Friday, January 22nd, 2010

Now that’s a memorable factoid. Nature recently published a paper titled “A small-cell lung cancer genome with complex signatures of tobacco exposure” (Nature 463, 184-190 (14 January 2010), Pleasance et al), which as its title implies, contains the summary of the sequence of a cancer genome derived from a lung cancer tumor. It’s an interesting read; I can’t claim to understand it all. At a high level, they found 22,910 somatic substitutions, 65 insertions and deletions, 58 genomic rearrangements, and 334 copy number segment variations were identified; as I understand it, these are uncorrectable errors, i.e. the ones that got past the cell’s natural error-correction mechanisms. That’s out of about 3 gigabases in the entire genome, or an accumulated error rate of about 1 in 5 million.

I’m not an expert on cancer, but the way it was explained to me is that basically every cell has the capacity to become a cancer, but there are several dozen regulatory pathways that keep a cell in check.
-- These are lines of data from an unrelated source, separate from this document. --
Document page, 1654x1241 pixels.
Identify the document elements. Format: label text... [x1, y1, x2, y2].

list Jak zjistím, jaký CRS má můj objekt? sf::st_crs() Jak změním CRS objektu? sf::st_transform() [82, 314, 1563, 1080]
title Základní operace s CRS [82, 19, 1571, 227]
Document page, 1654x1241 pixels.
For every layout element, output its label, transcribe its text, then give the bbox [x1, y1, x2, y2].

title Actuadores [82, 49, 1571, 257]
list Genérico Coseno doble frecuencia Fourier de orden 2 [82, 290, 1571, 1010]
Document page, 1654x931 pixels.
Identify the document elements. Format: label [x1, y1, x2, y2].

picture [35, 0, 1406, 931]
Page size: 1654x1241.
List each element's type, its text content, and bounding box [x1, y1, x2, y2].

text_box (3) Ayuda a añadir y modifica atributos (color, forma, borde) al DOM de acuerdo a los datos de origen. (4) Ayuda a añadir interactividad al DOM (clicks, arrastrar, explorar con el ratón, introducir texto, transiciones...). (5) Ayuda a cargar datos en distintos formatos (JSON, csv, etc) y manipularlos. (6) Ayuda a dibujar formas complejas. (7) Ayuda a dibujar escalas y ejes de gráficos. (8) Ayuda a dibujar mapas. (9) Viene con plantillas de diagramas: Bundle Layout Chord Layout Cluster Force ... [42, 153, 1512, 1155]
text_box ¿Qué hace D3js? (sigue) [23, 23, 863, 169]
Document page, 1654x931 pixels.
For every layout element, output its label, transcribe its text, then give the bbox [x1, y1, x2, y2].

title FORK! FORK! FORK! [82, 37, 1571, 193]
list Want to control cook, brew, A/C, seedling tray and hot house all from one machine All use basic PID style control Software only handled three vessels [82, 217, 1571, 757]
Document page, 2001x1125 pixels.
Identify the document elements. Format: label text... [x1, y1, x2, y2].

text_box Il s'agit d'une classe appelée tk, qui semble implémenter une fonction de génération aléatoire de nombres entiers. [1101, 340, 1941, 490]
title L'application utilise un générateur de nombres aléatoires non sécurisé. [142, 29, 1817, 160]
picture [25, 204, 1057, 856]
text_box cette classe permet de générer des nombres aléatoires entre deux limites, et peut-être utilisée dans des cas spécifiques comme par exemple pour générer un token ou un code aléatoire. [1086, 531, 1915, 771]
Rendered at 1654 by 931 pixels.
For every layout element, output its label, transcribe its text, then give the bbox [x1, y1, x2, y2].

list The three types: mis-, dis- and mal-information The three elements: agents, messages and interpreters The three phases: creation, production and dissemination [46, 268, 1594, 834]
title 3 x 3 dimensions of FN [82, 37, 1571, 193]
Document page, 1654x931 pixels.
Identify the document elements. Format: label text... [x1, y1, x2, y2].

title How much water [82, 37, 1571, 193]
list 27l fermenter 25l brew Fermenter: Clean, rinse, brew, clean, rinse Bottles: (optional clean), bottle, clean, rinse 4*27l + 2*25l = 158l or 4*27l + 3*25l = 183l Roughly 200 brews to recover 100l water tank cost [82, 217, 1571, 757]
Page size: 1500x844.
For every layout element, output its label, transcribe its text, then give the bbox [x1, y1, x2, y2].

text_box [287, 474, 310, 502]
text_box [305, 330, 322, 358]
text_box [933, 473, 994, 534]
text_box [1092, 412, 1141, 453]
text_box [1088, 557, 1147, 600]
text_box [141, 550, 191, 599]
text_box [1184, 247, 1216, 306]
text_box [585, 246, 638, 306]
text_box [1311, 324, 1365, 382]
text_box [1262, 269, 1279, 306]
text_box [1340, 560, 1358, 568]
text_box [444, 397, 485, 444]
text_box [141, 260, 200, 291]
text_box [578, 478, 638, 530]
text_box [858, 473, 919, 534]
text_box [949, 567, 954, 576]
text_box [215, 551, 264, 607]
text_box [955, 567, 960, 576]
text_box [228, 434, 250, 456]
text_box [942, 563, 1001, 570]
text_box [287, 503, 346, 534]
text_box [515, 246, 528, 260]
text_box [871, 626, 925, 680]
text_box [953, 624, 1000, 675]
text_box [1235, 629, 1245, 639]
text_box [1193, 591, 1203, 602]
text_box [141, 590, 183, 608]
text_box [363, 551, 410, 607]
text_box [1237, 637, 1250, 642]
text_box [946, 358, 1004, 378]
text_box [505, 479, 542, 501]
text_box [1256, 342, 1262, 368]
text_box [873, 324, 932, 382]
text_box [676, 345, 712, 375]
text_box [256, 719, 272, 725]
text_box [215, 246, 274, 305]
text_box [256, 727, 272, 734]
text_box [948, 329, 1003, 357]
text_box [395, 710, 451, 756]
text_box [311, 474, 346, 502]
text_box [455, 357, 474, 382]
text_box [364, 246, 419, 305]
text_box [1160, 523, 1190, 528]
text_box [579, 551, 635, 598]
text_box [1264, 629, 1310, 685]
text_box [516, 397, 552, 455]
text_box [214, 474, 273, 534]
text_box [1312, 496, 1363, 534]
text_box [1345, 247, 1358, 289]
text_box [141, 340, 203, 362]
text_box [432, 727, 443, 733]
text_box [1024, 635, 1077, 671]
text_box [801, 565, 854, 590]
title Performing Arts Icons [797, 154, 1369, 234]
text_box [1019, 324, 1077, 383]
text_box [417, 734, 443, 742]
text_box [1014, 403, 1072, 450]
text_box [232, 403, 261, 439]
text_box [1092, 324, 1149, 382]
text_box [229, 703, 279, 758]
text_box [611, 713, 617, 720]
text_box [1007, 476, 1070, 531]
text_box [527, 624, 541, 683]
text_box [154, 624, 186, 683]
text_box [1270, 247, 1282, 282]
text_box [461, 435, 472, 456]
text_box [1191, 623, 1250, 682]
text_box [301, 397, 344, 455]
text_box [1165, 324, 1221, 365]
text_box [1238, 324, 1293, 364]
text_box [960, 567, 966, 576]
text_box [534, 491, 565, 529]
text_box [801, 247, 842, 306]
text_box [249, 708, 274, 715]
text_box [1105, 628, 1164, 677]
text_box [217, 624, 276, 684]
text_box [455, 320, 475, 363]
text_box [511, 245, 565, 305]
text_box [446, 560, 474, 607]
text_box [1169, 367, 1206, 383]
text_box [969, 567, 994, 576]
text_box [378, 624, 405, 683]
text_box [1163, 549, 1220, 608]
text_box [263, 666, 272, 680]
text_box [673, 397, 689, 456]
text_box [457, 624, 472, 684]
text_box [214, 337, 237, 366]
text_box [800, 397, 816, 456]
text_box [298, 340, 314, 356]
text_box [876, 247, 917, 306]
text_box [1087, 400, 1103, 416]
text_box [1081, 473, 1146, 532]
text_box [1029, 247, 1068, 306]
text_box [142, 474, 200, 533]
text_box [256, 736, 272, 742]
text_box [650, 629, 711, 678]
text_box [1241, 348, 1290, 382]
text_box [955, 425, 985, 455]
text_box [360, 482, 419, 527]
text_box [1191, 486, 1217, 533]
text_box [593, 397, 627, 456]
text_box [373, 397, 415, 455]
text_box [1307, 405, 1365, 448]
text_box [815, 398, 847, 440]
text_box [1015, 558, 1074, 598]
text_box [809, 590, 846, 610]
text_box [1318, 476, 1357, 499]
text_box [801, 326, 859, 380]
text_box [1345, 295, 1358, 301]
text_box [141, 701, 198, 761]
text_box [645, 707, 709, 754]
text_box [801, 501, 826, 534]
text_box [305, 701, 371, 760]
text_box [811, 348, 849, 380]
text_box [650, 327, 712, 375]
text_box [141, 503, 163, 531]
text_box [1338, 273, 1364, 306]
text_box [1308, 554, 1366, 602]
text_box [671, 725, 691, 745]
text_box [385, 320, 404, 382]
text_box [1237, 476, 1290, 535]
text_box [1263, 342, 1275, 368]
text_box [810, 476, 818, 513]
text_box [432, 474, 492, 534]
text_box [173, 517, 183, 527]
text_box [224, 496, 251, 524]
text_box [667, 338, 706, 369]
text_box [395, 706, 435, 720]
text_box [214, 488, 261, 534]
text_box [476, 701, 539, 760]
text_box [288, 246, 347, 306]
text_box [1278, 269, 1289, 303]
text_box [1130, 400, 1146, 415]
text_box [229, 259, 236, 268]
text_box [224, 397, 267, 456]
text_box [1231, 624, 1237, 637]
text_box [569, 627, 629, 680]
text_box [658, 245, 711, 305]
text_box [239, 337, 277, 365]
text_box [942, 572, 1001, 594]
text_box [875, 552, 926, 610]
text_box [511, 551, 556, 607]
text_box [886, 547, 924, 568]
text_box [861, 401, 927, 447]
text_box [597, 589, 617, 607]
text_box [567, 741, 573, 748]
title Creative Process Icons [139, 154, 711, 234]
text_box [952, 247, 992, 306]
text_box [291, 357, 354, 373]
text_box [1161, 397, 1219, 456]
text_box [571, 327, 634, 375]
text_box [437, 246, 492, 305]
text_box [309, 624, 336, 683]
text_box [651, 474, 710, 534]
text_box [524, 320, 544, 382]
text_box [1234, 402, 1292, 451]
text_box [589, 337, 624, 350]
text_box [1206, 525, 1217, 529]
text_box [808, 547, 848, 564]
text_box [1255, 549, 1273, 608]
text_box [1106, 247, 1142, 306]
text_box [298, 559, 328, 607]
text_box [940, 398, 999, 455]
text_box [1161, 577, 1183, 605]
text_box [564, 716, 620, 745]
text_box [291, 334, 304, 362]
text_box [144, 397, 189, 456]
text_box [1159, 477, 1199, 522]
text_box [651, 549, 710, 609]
In a layman sort of way, every cell having the capacity to become a cancer makes sense because we come from an embryonic stem cell, and tumorigenic cancer cells are differentiated cells that have lost their programming due to mutations, thereby returning to being a (rogue) stem cell. So, a cancer happens when a cell accumulates enough non-fatal mutations such that all the regulation mechanisms are defeated. Of course, this is basically a game of Russian roulette; some cells simply gather fatal mutations and undergo apoptosis. In order to become a cancer cell, it has to survive a lot of random mutations, but then again there are plenty of cells in a lung to participate in the process.

Above: a map of the mutations found in the cancer cell. The 23 chromosomes are laid end to end around the edge of the circle. There’s a ton of data in the graph; for example, the light orange bars represent the heterozygous substitution density per 10 megabases. A higher resolution diagram along with a more detailed explanation can be found in the paper.

The tag line for this post is lifted from the discussion section of the paper, where they assume that lung cancer develops after about 50 pack-years of smoking, which roughly translates to the ultimate cancer cell acquiring on average one mutation every 15 cigarettes smoked. Even though this is an over-simplification of the situation, the tag line is memorable because it makes the impact of smoking seem much more immediate and concrete: it’s one thing to say on average, in fifty years, you will get cancer from smoking a pack a day; it’s another to say on average, when you finish that pack of cigarettes, you are one mutation closer to getting cancer.